Relations between Beijing and Washington have descended into rancour over China's treatment of Muslim minorities, its dismantling of human rights in Hong Kong, and US support for Taiwan.

On Wednesday, China's foreign minister, Wang Yi, warned Kerry that antagonism from the United States on those and other fronts could hobble climate cooperation.

"The United States should stop regarding China as a threat and adversary," Wang told Kerry, according to the Chinese foreign ministry. Work between the two nations on climate change, he said, "cannot possibly be divorced" from other geopolitical tensions.

"The US side hopes that climate cooperation can be an 'oasis' in China-US relations, but if that 'oasis' is surrounded by desert, it will also become desertified sooner or later," Wang added.

Still, Kerry and Xie have both described global warming as a threat that demands all countries work together.
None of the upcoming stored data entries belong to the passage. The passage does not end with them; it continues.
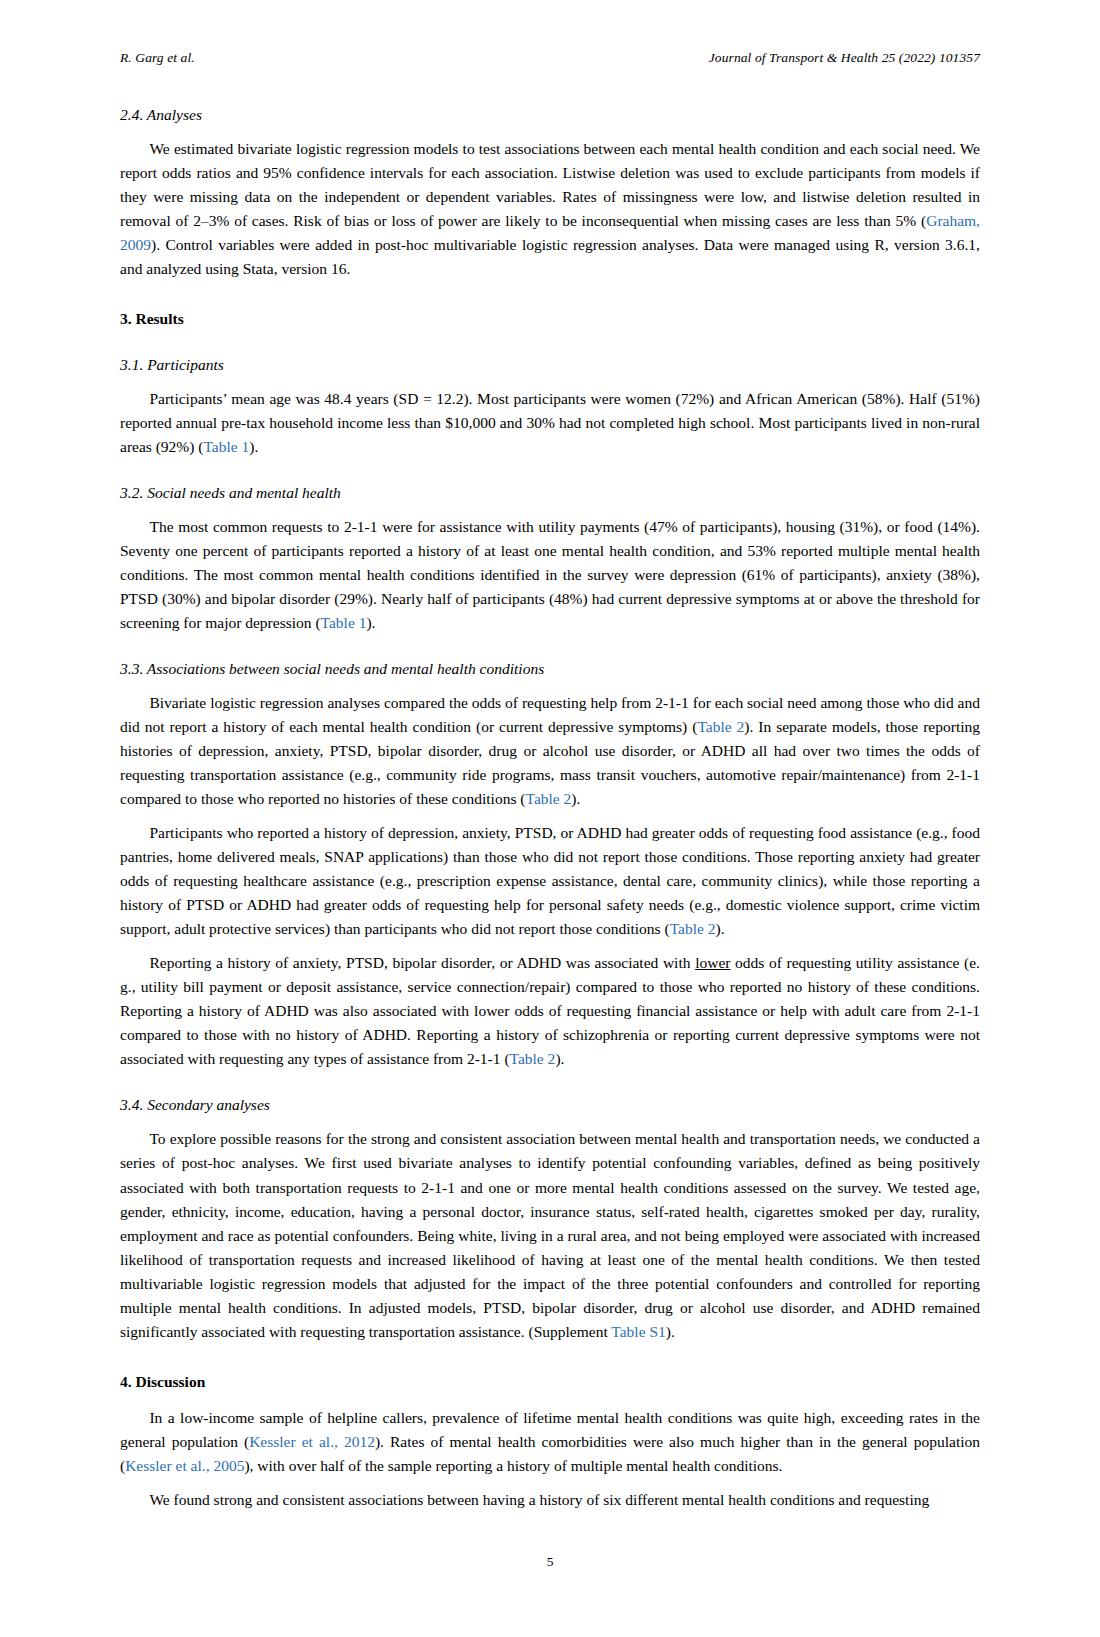R. Garg et al.
Journal of Transport & Health 25 (2022) 101357
2.4. Analyses
We estimated bivariate logistic regression models to test associations between each mental health condition and each social need. We report odds ratios and 95% confidence intervals for each association. Listwise deletion was used to exclude participants from models if they were missing data on the independent or dependent variables. Rates of missingness were low, and listwise deletion resulted in removal of 2–3% of cases. Risk of bias or loss of power are likely to be inconsequential when missing cases are less than 5% (Graham, 2009). Control variables were added in post-hoc multivariable logistic regression analyses. Data were managed using R, version 3.6.1, and analyzed using Stata, version 16.
3. Results
3.1. Participants
Participants’ mean age was 48.4 years (SD = 12.2). Most participants were women (72%) and African American (58%). Half (51%) reported annual pre-tax household income less than $10,000 and 30% had not completed high school. Most participants lived in non-rural areas (92%) (Table 1).
3.2. Social needs and mental health
The most common requests to 2-1-1 were for assistance with utility payments (47% of participants), housing (31%), or food (14%). Seventy one percent of participants reported a history of at least one mental health condition, and 53% reported multiple mental health conditions. The most common mental health conditions identified in the survey were depression (61% of participants), anxiety (38%), PTSD (30%) and bipolar disorder (29%). Nearly half of participants (48%) had current depressive symptoms at or above the threshold for screening for major depression (Table 1).
3.3. Associations between social needs and mental health conditions
Bivariate logistic regression analyses compared the odds of requesting help from 2-1-1 for each social need among those who did and did not report a history of each mental health condition (or current depressive symptoms) (Table 2). In separate models, those reporting histories of depression, anxiety, PTSD, bipolar disorder, drug or alcohol use disorder, or ADHD all had over two times the odds of requesting transportation assistance (e.g., community ride programs, mass transit vouchers, automotive repair/maintenance) from 2-1-1 compared to those who reported no histories of these conditions (Table 2).
Participants who reported a history of depression, anxiety, PTSD, or ADHD had greater odds of requesting food assistance (e.g., food pantries, home delivered meals, SNAP applications) than those who did not report those conditions. Those reporting anxiety had greater odds of requesting healthcare assistance (e.g., prescription expense assistance, dental care, community clinics), while those reporting a history of PTSD or ADHD had greater odds of requesting help for personal safety needs (e.g., domestic violence support, crime victim support, adult protective services) than participants who did not report those conditions (Table 2).
Reporting a history of anxiety, PTSD, bipolar disorder, or ADHD was associated with lower odds of requesting utility assistance (e. g., utility bill payment or deposit assistance, service connection/repair) compared to those who reported no history of these conditions. Reporting a history of ADHD was also associated with lower odds of requesting financial assistance or help with adult care from 2-1-1 compared to those with no history of ADHD. Reporting a history of schizophrenia or reporting current depressive symptoms were not associated with requesting any types of assistance from 2-1-1 (Table 2).
3.4. Secondary analyses
To explore possible reasons for the strong and consistent association between mental health and transportation needs, we conducted a series of post-hoc analyses. We first used bivariate analyses to identify potential confounding variables, defined as being positively associated with both transportation requests to 2-1-1 and one or more mental health conditions assessed on the survey. We tested age, gender, ethnicity, income, education, having a personal doctor, insurance status, self-rated health, cigarettes smoked per day, rurality, employment and race as potential confounders. Being white, living in a rural area, and not being employed were associated with increased likelihood of transportation requests and increased likelihood of having at least one of the mental health conditions. We then tested multivariable logistic regression models that adjusted for the impact of the three potential confounders and controlled for reporting multiple mental health conditions. In adjusted models, PTSD, bipolar disorder, drug or alcohol use disorder, and ADHD remained significantly associated with requesting transportation assistance. (Supplement Table S1).
4. Discussion
In a low-income sample of helpline callers, prevalence of lifetime mental health conditions was quite high, exceeding rates in the general population (Kessler et al., 2012). Rates of mental health comorbidities were also much higher than in the general population (Kessler et al., 2005), with over half of the sample reporting a history of multiple mental health conditions.
We found strong and consistent associations between having a history of six different mental health conditions and requesting
5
Signs of climate disruption this year - ferocious floods in China and Europe, supercharged hurricanes lashing the southern and northeast United States, and drought and fires afflicting the West Coast - have underscored what is at stake.

"I've made it clear consistently in all my comments wherever I am around the world that we're behind the eight ball sufficiently that we need to reach for the highest ambition," Kerry told reporters.

Administration officials said Kerry and Xie had held about 18 meetings since the start of the Biden administration, a sign that both are committed to striking a deal.

Kerry, 77, and Xie, 71, both came out of retirement after US President Joe Biden took office. Kerry on Thursday said his conversations with Xie focused entirely on climate change, and while other officials "wanted the message to be heard" on a range of issues, those concerns did not dominate the discussions.

"Kerry and Xie have been able to carve out a channel for ongoing communication on climate change, which is extremely valuable right now," Joanna I. Lewis, an associate professor at Georgetown University who studies Chinese climate policy, said by email. "Yet it is increasingly difficult to fully insulate climate change from the broader tensions."